--- DIRECTIONS FOR THIS TASK ---
Gather each line in the records below that contains the string "specialist", and copy it out. Case counts.

(Extracted data entries)
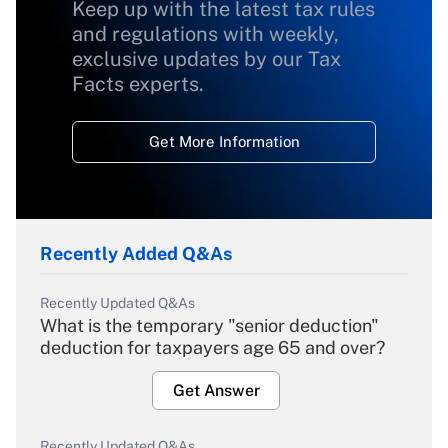
Keep up with the latest tax rules
and regulations with weekly,
exclusive updates by our Tax
Facts experts.
Get More Information
Recently Added Q&As
Recently Updated Q&As
What is the temporary "senior deduction"
deduction for taxpayers age 65 and over?
Get Answer
Recently Updated Q&As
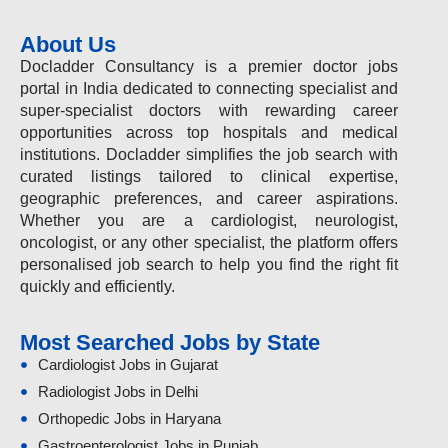
About Us
Docladder Consultancy is a premier doctor jobs
portal in India dedicated to connecting specialist and
super-specialist doctors with rewarding career
opportunities across top hospitals and medical
institutions. Docladder simplifies the job search with
curated listings tailored to clinical expertise,
geographic preferences, and career aspirations.
Whether you are a cardiologist, neurologist,
oncologist, or any other specialist, the platform offers
personalised job search to help you find the right fit
quickly and efficiently.
Most Searched Jobs by State
Cardiologist Jobs in Gujarat
Radiologist Jobs in Delhi
Orthopedic Jobs in Haryana
Gastroenterologist Jobs in Punjab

--- ANSWER FOR THIS EXERCISE ---
portal in India dedicated to connecting specialist and
super-specialist doctors with rewarding career
oncologist, or any other specialist, the platform offers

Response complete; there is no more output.